Date: 03/25/20 15:47
Re: BLW 1501 on the beach north of Fort Bragg, California
Author: zephyrus

Great shots and story, Jeff!

Z



Date: 03/25/20 15:55
Re: BLW 1501 on the beach north of Fort Bragg, California
Author: BarstowRiff

Nothing like well researched commments to go with historical photos.
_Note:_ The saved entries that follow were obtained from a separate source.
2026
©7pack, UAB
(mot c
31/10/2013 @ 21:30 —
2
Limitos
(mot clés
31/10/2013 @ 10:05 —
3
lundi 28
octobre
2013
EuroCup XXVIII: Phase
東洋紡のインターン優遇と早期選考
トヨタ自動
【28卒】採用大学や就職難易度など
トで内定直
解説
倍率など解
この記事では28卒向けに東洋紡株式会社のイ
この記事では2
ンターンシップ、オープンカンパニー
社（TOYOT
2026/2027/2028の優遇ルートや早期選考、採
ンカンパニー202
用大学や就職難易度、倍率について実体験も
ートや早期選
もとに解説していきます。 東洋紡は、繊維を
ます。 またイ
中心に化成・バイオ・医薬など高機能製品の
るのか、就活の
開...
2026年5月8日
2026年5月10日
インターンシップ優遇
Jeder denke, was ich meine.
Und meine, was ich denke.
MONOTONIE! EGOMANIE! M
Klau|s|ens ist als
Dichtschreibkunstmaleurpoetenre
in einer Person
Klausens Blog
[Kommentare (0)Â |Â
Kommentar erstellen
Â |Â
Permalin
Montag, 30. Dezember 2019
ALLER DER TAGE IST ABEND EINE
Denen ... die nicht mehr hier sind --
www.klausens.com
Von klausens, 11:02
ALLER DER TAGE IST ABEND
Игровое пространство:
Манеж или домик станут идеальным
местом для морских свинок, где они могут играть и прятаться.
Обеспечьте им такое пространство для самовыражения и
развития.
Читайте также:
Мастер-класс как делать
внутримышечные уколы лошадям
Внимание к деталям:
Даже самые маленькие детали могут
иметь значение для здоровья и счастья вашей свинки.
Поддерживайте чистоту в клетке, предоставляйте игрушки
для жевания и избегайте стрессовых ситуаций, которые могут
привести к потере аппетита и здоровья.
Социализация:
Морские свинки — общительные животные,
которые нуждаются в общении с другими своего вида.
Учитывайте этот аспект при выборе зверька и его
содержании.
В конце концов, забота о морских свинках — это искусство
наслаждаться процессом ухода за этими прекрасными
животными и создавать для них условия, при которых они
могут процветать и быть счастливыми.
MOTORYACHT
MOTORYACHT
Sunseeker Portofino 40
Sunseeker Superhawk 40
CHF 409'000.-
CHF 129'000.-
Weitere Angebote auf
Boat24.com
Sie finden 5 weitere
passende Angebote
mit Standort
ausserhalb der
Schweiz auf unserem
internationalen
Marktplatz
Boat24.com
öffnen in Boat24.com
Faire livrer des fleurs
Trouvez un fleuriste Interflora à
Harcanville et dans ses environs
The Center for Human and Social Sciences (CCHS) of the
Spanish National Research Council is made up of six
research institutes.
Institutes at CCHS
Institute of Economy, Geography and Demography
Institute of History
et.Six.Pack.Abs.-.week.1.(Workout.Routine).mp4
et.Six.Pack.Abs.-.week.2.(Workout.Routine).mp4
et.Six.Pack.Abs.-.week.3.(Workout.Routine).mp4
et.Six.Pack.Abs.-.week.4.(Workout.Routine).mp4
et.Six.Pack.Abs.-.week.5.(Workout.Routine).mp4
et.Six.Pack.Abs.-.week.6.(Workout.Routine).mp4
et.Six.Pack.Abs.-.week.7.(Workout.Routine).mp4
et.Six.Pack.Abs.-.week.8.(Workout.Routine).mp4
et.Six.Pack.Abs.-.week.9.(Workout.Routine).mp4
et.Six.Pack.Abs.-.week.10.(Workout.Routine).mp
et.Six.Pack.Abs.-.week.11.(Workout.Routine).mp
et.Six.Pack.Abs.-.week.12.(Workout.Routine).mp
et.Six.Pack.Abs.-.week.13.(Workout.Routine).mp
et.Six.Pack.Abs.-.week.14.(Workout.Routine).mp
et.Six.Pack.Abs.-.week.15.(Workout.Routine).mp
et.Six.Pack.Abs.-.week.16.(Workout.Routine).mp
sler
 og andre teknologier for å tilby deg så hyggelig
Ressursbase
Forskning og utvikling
The DS64-1500 was a most interesting unit, moreso since so few were produced and those that were went to interesting southern roads; Norfolk Southern, Savannah and Atlanta, and Columbus and Greenville.   



Date: 03/25/20 15:56
Re: BLW 1501 on the beach north of Fort Bragg, California
Author: callum_out

Spotting feature is the even axle spacing, no need to flop motors over to clear each other.

Out 



Date: 03/25/20 16:04
Re: BLW 1501 on the beach north of Fort Bragg, California
Author: steamfan759

I am willing to bet that John Kirkland was working hard in that area to sell those Baldwin diesels.  He was out there beating the bushes to make sales in his western region!

Ron



Date: 03/25/20 18:03
Re: BLW 1501 on the beach north of Fort Bragg, California
Author: mcfflyer

Nice post, Jeff.  Thanks for sharing your knowledge.

Lee Hower - Sacramento



Date: 03/25/20 19:49
Re: BLW 1501 on the beach north of Fort Bragg, California
Author: Steamman

Thanks for the post Jeff.  Great information on the diesels and some additional history of the 10-mile branch.  More photos of the branch if you have them.          TomE



Date: 03/25/20 20:25
Re: BLW 1501 on the beach north of Fort Bragg, California
Author: SierraRail

Baldwin 1501 at Jamestown, Calif. on Sierra Railroad, September, 1948.




Date: 03/25/20 22:44
Re: BLW 1501 on the beach north of Fort Bragg, California
Author: roustabout

Thanks for the photos are history lesson, Jeff!